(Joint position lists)
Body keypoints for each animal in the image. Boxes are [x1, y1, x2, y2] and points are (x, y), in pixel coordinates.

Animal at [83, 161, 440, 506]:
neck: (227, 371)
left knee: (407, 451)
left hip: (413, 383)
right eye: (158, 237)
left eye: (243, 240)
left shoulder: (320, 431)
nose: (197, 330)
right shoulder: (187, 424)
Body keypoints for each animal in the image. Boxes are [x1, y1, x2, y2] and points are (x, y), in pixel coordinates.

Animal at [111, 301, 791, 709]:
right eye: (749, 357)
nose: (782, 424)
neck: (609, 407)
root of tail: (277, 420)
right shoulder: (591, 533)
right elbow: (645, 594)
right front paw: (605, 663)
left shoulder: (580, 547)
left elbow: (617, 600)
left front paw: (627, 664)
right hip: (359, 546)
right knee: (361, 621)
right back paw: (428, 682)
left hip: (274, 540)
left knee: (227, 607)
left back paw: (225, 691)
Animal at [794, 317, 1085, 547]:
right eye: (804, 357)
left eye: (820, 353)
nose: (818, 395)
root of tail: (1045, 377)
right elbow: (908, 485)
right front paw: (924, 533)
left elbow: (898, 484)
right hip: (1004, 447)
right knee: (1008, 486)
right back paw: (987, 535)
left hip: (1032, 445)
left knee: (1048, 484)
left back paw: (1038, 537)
--
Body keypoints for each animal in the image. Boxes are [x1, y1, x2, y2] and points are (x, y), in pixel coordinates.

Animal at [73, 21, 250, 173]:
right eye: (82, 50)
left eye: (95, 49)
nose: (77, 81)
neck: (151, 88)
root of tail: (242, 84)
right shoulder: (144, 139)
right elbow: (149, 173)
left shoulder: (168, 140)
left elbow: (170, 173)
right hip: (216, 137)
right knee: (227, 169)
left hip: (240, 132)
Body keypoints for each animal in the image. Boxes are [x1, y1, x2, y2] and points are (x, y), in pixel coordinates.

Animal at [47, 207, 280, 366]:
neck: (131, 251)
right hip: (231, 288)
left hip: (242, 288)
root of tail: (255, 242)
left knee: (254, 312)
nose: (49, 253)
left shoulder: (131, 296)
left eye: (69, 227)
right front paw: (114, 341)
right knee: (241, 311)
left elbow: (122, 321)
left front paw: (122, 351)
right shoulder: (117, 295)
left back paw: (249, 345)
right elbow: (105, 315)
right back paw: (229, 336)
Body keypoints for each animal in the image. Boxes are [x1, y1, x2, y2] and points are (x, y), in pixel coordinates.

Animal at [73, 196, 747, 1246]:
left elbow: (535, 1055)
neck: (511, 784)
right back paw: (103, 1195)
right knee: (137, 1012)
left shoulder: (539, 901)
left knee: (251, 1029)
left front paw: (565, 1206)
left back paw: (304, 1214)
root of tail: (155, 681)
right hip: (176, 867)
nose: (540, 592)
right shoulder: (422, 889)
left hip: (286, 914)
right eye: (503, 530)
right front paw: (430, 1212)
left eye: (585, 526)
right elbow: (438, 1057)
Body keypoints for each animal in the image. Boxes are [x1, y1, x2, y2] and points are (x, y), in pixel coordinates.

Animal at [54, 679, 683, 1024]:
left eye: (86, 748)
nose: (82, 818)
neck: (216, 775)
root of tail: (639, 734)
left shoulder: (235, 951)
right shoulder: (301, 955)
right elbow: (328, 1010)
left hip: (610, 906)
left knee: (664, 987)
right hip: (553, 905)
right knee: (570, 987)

YOUR INSTRUCTIONS:
Scan the data above and copy every line with "back" in it.

OUTPUT OF THE TASK:
right back paw: (428, 682)
left back paw: (225, 691)
right back paw: (987, 535)
left back paw: (1038, 537)
left back paw: (249, 345)
right back paw: (229, 336)
right back paw: (103, 1195)
left back paw: (304, 1214)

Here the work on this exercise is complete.